** Work instructions **
Would you please give the entries again word for word, with no images in your copy?

── Material to process

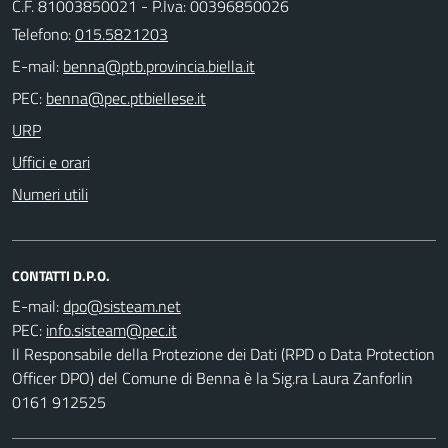
C.F. 81003850021 - P.Iva: 00396850026
Telefono:
015.5821203
E-mail:
PEC:
URP
Uffici e orari
Numeri utili
CONTATTI D.P.O.
E-mail:
PEC:
Il Responsabile della Protezione dei Dati (RPD o Data Protection
Officer DPO) del Comune di Benna è la Sig.ra Laura Zanforlin
0161 912525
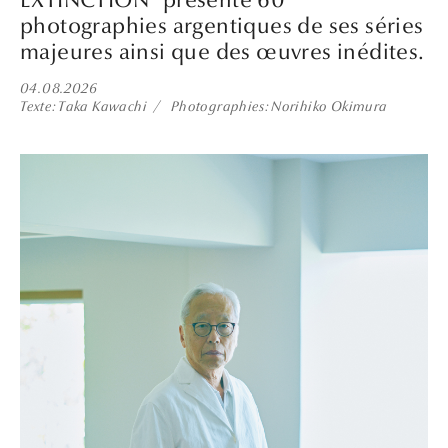
photographies argentiques de ses séries
majeures ainsi que des œuvres inédites.
04.08.2026
Texte
Taka Kawachi
Photographies
Norihiko Okimura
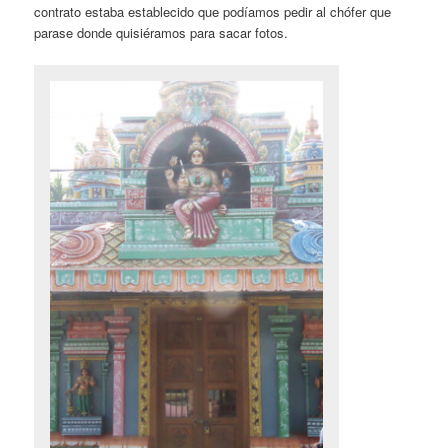
contrato estaba establecido que podíamos pedir al chófer que
parase donde quisiéramos para sacar fotos.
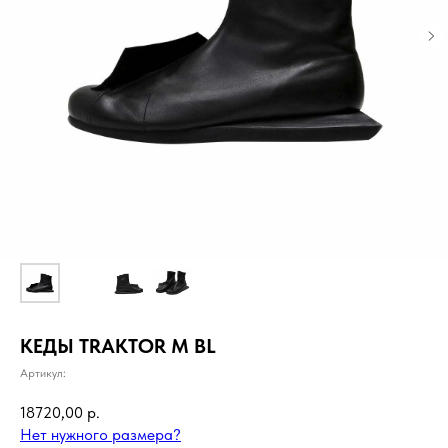
КЕДЫ TRAKTOR M BL
Артикул:
18720,00
р.
Нет нужного размера?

────

** Output of the task **
C.F. 81003850021 - P.Iva: 00396850026
Telefono:
015.5821203
E-mail:
PEC:
URP
Uffici e orari
Numeri utili
CONTATTI D.P.O.
E-mail:
PEC:
Il Responsabile della Protezione dei Dati (RPD o Data Protection
Officer DPO) del Comune di Benna è la Sig.ra Laura Zanforlin
0161 912525
photographies argentiques de ses séries
majeures ainsi que des œuvres inédites.
04.08.2026
Texte
Taka Kawachi
Photographies
Norihiko Okimura
contrato estaba establecido que podíamos pedir al chófer que
parase donde quisiéramos para sacar fotos.
КЕДЫ TRAKTOR M BL
Артикул:
18720,00
р.
Нет нужного размера?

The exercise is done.